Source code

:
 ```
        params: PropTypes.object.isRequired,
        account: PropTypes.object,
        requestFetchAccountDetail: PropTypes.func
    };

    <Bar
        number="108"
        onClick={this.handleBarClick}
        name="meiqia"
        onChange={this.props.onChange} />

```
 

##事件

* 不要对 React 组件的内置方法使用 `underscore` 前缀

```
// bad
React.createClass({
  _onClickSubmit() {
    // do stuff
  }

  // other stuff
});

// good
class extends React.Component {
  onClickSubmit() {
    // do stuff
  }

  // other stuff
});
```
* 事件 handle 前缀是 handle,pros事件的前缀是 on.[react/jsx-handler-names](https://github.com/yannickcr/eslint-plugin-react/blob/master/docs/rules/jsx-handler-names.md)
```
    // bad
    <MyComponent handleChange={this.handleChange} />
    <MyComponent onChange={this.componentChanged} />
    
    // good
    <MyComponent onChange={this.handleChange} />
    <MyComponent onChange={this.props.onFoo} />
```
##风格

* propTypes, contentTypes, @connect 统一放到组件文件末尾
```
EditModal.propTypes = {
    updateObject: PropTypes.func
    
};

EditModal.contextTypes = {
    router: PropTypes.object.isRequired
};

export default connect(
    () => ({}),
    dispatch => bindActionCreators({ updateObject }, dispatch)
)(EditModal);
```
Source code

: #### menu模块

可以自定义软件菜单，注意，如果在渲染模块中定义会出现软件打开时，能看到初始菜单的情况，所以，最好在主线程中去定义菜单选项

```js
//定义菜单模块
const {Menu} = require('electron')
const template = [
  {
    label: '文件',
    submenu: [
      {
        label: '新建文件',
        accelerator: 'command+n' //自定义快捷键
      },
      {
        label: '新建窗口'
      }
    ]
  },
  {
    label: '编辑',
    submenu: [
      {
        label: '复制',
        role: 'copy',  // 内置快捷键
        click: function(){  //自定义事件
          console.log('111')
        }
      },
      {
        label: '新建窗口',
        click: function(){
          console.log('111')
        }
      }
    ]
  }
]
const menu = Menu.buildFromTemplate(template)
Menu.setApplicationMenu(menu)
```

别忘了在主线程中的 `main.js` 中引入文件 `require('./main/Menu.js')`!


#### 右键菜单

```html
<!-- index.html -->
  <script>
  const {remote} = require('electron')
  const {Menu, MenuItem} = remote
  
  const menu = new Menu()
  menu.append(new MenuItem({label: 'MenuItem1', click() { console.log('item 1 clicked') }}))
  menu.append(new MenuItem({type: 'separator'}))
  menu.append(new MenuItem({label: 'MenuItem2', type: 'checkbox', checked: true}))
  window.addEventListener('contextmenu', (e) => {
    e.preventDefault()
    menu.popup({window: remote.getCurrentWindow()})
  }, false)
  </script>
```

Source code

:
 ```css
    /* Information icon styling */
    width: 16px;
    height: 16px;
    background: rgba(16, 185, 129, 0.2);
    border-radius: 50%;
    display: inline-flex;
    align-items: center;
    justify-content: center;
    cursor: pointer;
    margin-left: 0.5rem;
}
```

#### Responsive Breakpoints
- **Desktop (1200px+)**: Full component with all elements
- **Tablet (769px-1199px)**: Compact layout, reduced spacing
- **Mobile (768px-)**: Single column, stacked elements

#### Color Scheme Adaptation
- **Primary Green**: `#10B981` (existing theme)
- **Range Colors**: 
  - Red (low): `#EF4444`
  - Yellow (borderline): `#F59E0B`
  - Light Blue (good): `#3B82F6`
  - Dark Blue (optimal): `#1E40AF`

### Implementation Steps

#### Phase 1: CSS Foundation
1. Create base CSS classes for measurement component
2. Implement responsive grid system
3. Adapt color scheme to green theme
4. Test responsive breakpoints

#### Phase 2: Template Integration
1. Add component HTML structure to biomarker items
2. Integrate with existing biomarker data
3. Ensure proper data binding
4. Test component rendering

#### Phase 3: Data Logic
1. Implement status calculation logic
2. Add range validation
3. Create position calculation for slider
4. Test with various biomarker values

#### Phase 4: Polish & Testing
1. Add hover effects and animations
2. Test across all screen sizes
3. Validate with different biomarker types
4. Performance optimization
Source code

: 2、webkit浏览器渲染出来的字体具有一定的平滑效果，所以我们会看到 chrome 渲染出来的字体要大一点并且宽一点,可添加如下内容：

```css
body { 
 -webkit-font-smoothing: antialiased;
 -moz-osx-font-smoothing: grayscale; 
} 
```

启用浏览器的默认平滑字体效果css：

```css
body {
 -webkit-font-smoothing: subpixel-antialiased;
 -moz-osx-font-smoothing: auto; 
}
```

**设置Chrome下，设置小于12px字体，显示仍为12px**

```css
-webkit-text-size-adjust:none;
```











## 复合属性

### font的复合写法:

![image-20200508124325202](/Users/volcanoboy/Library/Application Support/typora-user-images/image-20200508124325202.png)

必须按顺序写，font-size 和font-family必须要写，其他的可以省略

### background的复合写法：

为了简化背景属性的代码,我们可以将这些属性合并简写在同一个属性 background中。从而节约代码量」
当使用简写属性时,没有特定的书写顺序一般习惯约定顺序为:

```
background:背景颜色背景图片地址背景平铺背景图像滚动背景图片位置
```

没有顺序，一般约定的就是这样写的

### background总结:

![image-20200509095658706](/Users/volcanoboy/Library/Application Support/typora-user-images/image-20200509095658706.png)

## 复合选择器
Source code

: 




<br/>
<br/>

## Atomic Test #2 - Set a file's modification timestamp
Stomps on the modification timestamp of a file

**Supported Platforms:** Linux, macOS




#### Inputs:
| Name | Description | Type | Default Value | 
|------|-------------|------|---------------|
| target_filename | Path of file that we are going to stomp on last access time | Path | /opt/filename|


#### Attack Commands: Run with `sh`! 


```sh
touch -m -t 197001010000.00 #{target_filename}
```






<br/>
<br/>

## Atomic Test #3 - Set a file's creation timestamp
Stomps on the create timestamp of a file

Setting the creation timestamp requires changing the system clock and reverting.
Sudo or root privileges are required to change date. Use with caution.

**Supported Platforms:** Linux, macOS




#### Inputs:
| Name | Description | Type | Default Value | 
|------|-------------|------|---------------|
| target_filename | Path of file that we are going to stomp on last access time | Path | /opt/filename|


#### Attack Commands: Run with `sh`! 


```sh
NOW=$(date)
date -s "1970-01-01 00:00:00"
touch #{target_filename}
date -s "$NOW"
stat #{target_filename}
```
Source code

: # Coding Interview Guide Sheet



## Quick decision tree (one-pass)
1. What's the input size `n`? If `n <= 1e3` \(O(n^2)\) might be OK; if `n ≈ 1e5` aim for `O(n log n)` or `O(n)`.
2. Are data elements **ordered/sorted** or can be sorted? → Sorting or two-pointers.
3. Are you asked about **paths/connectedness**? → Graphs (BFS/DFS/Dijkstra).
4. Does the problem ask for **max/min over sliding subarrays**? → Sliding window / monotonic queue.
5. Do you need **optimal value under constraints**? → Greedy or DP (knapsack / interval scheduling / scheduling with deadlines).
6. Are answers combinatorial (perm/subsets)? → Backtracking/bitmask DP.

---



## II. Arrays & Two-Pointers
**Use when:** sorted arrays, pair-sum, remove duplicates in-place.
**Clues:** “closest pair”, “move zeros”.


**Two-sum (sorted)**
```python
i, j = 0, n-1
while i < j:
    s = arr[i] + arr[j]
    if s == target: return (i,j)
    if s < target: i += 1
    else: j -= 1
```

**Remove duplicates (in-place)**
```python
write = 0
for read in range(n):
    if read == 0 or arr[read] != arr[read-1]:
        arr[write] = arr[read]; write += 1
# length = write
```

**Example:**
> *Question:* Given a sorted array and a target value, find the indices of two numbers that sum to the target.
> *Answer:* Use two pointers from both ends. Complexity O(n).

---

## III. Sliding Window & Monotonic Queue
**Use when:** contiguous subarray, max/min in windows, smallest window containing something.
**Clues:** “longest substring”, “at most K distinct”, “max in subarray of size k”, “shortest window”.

○ ○ ○

**Problem to solve**
Restate all of the material, keeping every word intact.

**Reply to the task**
Source code

:
 ```
        params: PropTypes.object.isRequired,
        account: PropTypes.object,
        requestFetchAccountDetail: PropTypes.func
    };

    <Bar
        number="108"
        onClick={this.handleBarClick}
        name="meiqia"
        onChange={this.props.onChange} />

```
 

##事件

* 不要对 React 组件的内置方法使用 `underscore` 前缀

```
// bad
React.createClass({
  _onClickSubmit() {
    // do stuff
  }

  // other stuff
});

// good
class extends React.Component {
  onClickSubmit() {
    // do stuff
  }

  // other stuff
});
```
* 事件 handle 前缀是 handle,pros事件的前缀是 on.[react/jsx-handler-names](https://github.com/yannickcr/eslint-plugin-react/blob/master/docs/rules/jsx-handler-names.md)
```
    // bad
    <MyComponent handleChange={this.handleChange} />
    <MyComponent onChange={this.componentChanged} />
    
    // good
    <MyComponent onChange={this.handleChange} />
    <MyComponent onChange={this.props.onFoo} />
```
##风格

* propTypes, contentTypes, @connect 统一放到组件文件末尾
```
EditModal.propTypes = {
    updateObject: PropTypes.func
    
};

EditModal.contextTypes = {
    router: PropTypes.object.isRequired
};

export default connect(
    () => ({}),
    dispatch => bindActionCreators({ updateObject }, dispatch)
)(EditModal);
```
Source code

: #### menu模块

可以自定义软件菜单，注意，如果在渲染模块中定义会出现软件打开时，能看到初始菜单的情况，所以，最好在主线程中去定义菜单选项

```js
//定义菜单模块
const {Menu} = require('electron')
const template = [
  {
    label: '文件',
    submenu: [
      {
        label: '新建文件',
        accelerator: 'command+n' //自定义快捷键
      },
      {
        label: '新建窗口'
      }
    ]
  },
  {
    label: '编辑',
    submenu: [
      {
        label: '复制',
        role: 'copy',  // 内置快捷键
        click: function(){  //自定义事件
          console.log('111')
        }
      },
      {
        label: '新建窗口',
        click: function(){
          console.log('111')
        }
      }
    ]
  }
]
const menu = Menu.buildFromTemplate(template)
Menu.setApplicationMenu(menu)
```

别忘了在主线程中的 `main.js` 中引入文件 `require('./main/Menu.js')`!


#### 右键菜单

```html
<!-- index.html -->
  <script>
  const {remote} = require('electron')
  const {Menu, MenuItem} = remote
  
  const menu = new Menu()
  menu.append(new MenuItem({label: 'MenuItem1', click() { console.log('item 1 clicked') }}))
  menu.append(new MenuItem({type: 'separator'}))
  menu.append(new MenuItem({label: 'MenuItem2', type: 'checkbox', checked: true}))
  window.addEventListener('contextmenu', (e) => {
    e.preventDefault()
    menu.popup({window: remote.getCurrentWindow()})
  }, false)
  </script>
```

Source code

:
 ```css
    /* Information icon styling */
    width: 16px;
    height: 16px;
    background: rgba(16, 185, 129, 0.2);
    border-radius: 50%;
    display: inline-flex;
    align-items: center;
    justify-content: center;
    cursor: pointer;
    margin-left: 0.5rem;
}
```

#### Responsive Breakpoints
- **Desktop (1200px+)**: Full component with all elements
- **Tablet (769px-1199px)**: Compact layout, reduced spacing
- **Mobile (768px-)**: Single column, stacked elements

#### Color Scheme Adaptation
- **Primary Green**: `#10B981` (existing theme)
- **Range Colors**: 
  - Red (low): `#EF4444`
  - Yellow (borderline): `#F59E0B`
  - Light Blue (good): `#3B82F6`
  - Dark Blue (optimal): `#1E40AF`

### Implementation Steps

#### Phase 1: CSS Foundation
1. Create base CSS classes for measurement component
2. Implement responsive grid system
3. Adapt color scheme to green theme
4. Test responsive breakpoints

#### Phase 2: Template Integration
1. Add component HTML structure to biomarker items
2. Integrate with existing biomarker data
3. Ensure proper data binding
4. Test component rendering

#### Phase 3: Data Logic
1. Implement status calculation logic
2. Add range validation
3. Create position calculation for slider
4. Test with various biomarker values

#### Phase 4: Polish & Testing
1. Add hover effects and animations
2. Test across all screen sizes
3. Validate with different biomarker types
4. Performance optimization
Source code

: 2、webkit浏览器渲染出来的字体具有一定的平滑效果，所以我们会看到 chrome 渲染出来的字体要大一点并且宽一点,可添加如下内容：

```css
body { 
 -webkit-font-smoothing: antialiased;
 -moz-osx-font-smoothing: grayscale; 
} 
```

启用浏览器的默认平滑字体效果css：

```css
body {
 -webkit-font-smoothing: subpixel-antialiased;
 -moz-osx-font-smoothing: auto; 
}
```

**设置Chrome下，设置小于12px字体，显示仍为12px**

```css
-webkit-text-size-adjust:none;
```











## 复合属性

### font的复合写法:

![image-20200508124325202](/Users/volcanoboy/Library/Application Support/typora-user-images/image-20200508124325202.png)

必须按顺序写，font-size 和font-family必须要写，其他的可以省略

### background的复合写法：

为了简化背景属性的代码,我们可以将这些属性合并简写在同一个属性 background中。从而节约代码量」
当使用简写属性时,没有特定的书写顺序一般习惯约定顺序为:

```
background:背景颜色背景图片地址背景平铺背景图像滚动背景图片位置
```

没有顺序，一般约定的就是这样写的

### background总结:

![image-20200509095658706](/Users/volcanoboy/Library/Application Support/typora-user-images/image-20200509095658706.png)

## 复合选择器
Source code

: 




<br/>
<br/>

## Atomic Test #2 - Set a file's modification timestamp
Stomps on the modification timestamp of a file

**Supported Platforms:** Linux, macOS




#### Inputs:
| Name | Description | Type | Default Value | 
|------|-------------|------|---------------|
| target_filename | Path of file that we are going to stomp on last access time | Path | /opt/filename|


#### Attack Commands: Run with `sh`! 


```sh
touch -m -t 197001010000.00 #{target_filename}
```






<br/>
<br/>

## Atomic Test #3 - Set a file's creation timestamp
Stomps on the create timestamp of a file

Setting the creation timestamp requires changing the system clock and reverting.
Sudo or root privileges are required to change date. Use with caution.

**Supported Platforms:** Linux, macOS




#### Inputs:
| Name | Description | Type | Default Value | 
|------|-------------|------|---------------|
| target_filename | Path of file that we are going to stomp on last access time | Path | /opt/filename|


#### Attack Commands: Run with `sh`! 


```sh
NOW=$(date)
date -s "1970-01-01 00:00:00"
touch #{target_filename}
date -s "$NOW"
stat #{target_filename}
```
Source code

: # Coding Interview Guide Sheet



## Quick decision tree (one-pass)
1. What's the input size `n`? If `n <= 1e3` \(O(n^2)\) might be OK; if `n ≈ 1e5` aim for `O(n log n)` or `O(n)`.
2. Are data elements **ordered/sorted** or can be sorted? → Sorting or two-pointers.
3. Are you asked about **paths/connectedness**? → Graphs (BFS/DFS/Dijkstra).
4. Does the problem ask for **max/min over sliding subarrays**? → Sliding window / monotonic queue.
5. Do you need **optimal value under constraints**? → Greedy or DP (knapsack / interval scheduling / scheduling with deadlines).
6. Are answers combinatorial (perm/subsets)? → Backtracking/bitmask DP.

---



## II. Arrays & Two-Pointers
**Use when:** sorted arrays, pair-sum, remove duplicates in-place.
**Clues:** “closest pair”, “move zeros”.


**Two-sum (sorted)**
```python
i, j = 0, n-1
while i < j:
    s = arr[i] + arr[j]
    if s == target: return (i,j)
    if s < target: i += 1
    else: j -= 1
```

**Remove duplicates (in-place)**
```python
write = 0
for read in range(n):
    if read == 0 or arr[read] != arr[read-1]:
        arr[write] = arr[read]; write += 1
# length = write
```

**Example:**
> *Question:* Given a sorted array and a target value, find the indices of two numbers that sum to the target.
> *Answer:* Use two pointers from both ends. Complexity O(n).

---

## III. Sliding Window & Monotonic Queue
**Use when:** contiguous subarray, max/min in windows, smallest window containing something.
**Clues:** “longest substring”, “at most K distinct”, “max in subarray of size k”, “shortest window”.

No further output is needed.